The area has been a center of prostitution since Amsterdam’s golden age in the 1600s. After World War II, it became a major tourist attraction, along with coffee shops where marijuana is sold.

Although prostitution was legalized in 2001, the industry remains rife with corruption, from businessmen who own the buildings using them to launder money, to criminal gangs and pimps exploiting the women working there, to petty crime caused by dealers and junkies that frequent the area.

The city paid $40 million to buy the 16 buildings from a businessman last year. Altogether they housed about a third of the windows where prostitutes beckon to customers and take them into a small adjoining room for sex.

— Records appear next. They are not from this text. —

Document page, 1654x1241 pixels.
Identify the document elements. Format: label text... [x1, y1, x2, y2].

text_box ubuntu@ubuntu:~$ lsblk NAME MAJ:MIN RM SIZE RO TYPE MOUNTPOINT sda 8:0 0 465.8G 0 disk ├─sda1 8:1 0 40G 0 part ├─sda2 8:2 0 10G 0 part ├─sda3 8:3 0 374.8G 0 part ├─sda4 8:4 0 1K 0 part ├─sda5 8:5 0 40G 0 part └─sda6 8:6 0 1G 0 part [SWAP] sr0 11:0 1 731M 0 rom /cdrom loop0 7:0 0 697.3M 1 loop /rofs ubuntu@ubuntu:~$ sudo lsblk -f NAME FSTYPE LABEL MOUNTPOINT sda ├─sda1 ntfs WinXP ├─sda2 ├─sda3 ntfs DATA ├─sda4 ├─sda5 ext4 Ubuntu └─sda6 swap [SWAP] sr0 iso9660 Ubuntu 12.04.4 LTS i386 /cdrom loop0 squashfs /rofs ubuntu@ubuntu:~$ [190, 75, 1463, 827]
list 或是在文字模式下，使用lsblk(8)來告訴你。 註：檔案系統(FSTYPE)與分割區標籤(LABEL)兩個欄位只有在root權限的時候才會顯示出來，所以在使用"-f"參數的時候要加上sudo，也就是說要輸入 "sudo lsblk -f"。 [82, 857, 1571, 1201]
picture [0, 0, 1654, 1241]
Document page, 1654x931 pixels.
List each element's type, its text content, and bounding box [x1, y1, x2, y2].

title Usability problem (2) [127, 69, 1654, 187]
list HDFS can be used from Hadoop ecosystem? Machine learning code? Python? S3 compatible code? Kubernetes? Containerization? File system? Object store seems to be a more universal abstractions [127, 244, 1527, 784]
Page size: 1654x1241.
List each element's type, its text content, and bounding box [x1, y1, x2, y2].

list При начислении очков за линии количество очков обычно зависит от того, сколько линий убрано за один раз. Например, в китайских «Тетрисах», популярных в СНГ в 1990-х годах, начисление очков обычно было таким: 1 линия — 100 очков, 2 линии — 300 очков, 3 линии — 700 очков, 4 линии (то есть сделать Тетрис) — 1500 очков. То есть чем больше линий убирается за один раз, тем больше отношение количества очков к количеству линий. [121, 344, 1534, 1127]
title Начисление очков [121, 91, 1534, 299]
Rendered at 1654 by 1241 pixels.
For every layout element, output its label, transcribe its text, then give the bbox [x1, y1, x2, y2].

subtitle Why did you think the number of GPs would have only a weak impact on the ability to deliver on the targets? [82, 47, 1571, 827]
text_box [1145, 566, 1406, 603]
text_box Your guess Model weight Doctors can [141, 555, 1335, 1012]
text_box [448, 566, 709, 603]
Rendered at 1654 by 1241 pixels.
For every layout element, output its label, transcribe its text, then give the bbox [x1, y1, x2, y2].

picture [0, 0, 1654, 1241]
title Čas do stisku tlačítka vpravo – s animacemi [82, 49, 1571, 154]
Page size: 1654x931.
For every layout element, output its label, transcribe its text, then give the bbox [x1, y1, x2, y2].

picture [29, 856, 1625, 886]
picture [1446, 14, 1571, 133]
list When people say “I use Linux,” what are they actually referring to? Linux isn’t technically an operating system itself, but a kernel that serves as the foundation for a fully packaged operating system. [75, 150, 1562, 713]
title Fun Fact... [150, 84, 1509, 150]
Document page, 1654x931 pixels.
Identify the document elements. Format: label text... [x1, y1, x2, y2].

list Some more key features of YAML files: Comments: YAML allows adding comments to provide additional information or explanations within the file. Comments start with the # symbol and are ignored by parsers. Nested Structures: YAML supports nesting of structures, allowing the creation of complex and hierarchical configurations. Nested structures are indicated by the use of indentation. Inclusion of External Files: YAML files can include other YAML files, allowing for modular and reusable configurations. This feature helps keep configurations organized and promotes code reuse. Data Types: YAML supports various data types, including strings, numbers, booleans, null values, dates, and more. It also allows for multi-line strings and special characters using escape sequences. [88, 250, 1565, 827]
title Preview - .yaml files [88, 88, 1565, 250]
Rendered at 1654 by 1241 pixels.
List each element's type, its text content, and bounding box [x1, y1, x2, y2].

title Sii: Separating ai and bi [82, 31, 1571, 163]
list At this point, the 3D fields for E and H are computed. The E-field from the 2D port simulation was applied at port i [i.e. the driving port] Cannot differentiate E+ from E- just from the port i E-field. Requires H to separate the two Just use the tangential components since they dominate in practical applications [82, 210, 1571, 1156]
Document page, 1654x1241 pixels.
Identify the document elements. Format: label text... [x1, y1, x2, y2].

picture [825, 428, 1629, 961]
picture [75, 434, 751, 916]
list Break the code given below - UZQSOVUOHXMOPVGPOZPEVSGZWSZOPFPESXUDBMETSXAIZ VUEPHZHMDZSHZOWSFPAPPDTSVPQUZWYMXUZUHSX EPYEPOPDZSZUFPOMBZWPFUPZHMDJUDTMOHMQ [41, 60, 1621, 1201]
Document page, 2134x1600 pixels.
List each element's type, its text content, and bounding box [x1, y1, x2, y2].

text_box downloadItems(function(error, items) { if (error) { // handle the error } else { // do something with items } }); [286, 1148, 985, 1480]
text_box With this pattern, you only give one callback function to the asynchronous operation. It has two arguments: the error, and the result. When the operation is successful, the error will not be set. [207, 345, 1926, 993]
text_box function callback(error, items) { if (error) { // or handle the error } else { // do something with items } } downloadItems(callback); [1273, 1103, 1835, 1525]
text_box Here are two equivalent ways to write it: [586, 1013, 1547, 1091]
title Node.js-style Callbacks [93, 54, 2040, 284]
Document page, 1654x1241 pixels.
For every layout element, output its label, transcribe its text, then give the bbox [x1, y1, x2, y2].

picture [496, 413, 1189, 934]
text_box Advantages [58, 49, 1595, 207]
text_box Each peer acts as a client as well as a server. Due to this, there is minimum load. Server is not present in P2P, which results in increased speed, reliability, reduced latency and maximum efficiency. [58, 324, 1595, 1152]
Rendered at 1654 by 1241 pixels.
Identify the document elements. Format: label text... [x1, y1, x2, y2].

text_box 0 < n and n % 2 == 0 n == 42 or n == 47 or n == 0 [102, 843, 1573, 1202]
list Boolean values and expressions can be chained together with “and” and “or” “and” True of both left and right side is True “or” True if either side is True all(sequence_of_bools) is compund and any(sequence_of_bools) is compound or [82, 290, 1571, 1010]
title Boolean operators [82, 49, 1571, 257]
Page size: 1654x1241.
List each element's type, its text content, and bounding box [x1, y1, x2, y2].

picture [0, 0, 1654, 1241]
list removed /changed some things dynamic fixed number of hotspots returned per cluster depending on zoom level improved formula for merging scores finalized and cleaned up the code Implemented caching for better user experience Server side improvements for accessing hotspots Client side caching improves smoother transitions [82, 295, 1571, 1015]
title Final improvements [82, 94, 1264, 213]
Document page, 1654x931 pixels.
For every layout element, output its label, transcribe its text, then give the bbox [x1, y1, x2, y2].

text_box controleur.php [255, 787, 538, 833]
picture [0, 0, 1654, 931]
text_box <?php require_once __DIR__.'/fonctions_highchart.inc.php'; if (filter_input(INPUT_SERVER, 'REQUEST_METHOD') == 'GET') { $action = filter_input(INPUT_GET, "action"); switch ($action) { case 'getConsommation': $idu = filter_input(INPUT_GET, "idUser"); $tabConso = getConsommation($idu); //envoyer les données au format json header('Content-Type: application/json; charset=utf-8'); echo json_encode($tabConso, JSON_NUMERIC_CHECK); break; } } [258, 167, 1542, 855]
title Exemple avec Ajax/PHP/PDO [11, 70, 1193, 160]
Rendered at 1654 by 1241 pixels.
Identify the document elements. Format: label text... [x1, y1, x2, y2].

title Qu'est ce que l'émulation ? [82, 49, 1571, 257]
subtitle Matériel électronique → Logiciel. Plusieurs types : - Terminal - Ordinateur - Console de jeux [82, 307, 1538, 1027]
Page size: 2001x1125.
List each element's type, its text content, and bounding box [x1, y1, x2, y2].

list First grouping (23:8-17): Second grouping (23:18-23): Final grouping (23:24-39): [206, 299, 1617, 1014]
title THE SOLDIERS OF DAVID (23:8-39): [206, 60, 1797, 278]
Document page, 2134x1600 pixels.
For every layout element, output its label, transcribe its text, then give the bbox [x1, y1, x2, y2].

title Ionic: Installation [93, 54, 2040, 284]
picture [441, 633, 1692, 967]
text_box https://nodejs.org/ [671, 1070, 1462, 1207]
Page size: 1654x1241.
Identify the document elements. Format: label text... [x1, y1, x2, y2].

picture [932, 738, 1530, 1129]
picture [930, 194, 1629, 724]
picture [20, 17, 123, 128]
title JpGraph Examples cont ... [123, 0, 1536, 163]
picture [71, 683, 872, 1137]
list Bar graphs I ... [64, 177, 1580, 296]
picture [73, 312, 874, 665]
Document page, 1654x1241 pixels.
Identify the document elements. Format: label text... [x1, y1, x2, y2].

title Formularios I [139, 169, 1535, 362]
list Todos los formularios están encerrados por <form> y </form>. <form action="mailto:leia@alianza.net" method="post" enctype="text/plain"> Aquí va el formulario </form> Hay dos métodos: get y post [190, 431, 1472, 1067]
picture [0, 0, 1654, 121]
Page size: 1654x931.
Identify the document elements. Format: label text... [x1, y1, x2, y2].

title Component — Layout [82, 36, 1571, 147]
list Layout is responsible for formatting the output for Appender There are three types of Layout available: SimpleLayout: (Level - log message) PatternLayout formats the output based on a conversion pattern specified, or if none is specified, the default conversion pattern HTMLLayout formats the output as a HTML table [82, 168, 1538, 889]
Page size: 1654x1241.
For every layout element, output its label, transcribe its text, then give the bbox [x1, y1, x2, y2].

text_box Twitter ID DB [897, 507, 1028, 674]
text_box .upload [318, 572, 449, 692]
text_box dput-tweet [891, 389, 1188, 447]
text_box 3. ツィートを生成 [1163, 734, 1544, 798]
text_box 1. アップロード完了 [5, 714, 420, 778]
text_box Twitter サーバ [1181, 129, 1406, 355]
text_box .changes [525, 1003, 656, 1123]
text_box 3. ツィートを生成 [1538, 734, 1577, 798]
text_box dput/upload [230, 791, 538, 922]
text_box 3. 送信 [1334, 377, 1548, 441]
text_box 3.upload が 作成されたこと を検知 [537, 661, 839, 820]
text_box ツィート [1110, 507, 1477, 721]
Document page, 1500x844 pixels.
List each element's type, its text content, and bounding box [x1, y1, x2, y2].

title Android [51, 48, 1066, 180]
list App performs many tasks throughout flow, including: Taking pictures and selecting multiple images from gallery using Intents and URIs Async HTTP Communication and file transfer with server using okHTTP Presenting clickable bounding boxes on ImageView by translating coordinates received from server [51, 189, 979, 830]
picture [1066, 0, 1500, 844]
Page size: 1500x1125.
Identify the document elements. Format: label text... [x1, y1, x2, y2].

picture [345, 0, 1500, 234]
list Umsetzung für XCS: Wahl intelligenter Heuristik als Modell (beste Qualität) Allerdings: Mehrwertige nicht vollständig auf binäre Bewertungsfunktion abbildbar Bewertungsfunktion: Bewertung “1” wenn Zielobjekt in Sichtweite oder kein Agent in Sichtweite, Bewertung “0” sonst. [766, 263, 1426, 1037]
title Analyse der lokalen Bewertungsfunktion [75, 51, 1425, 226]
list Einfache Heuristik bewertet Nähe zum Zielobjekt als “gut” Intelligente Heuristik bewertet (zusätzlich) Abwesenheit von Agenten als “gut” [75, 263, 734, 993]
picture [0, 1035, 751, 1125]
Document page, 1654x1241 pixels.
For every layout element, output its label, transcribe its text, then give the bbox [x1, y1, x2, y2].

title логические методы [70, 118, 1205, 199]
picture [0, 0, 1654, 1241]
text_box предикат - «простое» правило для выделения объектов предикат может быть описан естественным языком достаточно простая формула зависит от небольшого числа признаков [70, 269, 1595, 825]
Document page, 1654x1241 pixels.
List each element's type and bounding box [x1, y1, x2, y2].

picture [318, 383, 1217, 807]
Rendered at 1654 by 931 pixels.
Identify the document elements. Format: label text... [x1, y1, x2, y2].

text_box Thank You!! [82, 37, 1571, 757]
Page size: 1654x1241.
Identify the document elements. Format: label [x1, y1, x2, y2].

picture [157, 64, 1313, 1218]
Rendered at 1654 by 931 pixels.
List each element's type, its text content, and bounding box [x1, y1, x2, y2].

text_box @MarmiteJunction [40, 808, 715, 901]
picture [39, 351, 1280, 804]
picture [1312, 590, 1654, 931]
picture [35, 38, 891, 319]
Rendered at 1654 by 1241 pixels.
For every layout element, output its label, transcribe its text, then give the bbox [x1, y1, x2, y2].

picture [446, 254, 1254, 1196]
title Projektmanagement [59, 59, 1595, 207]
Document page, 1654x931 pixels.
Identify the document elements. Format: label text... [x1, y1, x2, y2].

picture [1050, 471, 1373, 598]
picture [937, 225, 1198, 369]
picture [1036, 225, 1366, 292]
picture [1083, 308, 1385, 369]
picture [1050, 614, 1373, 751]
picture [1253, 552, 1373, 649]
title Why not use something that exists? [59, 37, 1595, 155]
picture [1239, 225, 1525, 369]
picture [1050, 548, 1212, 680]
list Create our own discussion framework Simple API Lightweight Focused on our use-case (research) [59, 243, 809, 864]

The designers are living rent-free in the studios for the first year.

“It’s time to attack criminality much harder and much more effectively than we’ve been able to do in the past years,” the vice-mayor, Lodewijk Asscher, said Saturday at a champagne ceremony marking the reopening of the buildings.

After his speech, crowds of journalists, fashion models, designers and others set out into the narrow streets of the red light district to look at the results of the revamp.

Many prostitutes are illegal immigrants or have families that do not know what they do. Several were visibly angered at seeing camera crews in what is normally strictly a no-photo zone, making obscene gestures or yanking their curtains shut.

Jan Broers, who owns Royal Taste hotel and pub directly across the street and operates several of the remaining prostitution windows, said it was unfair to force some businesses to undergo heavy financial vetting while others are given space rent-free.

And the idea of mixing fashion with prostitution was poorly thought out, he said: Clothes are sold during the day, while the district mostly comes alive at night. And there is not much overlap in customers. “It’s not good for business,” he said.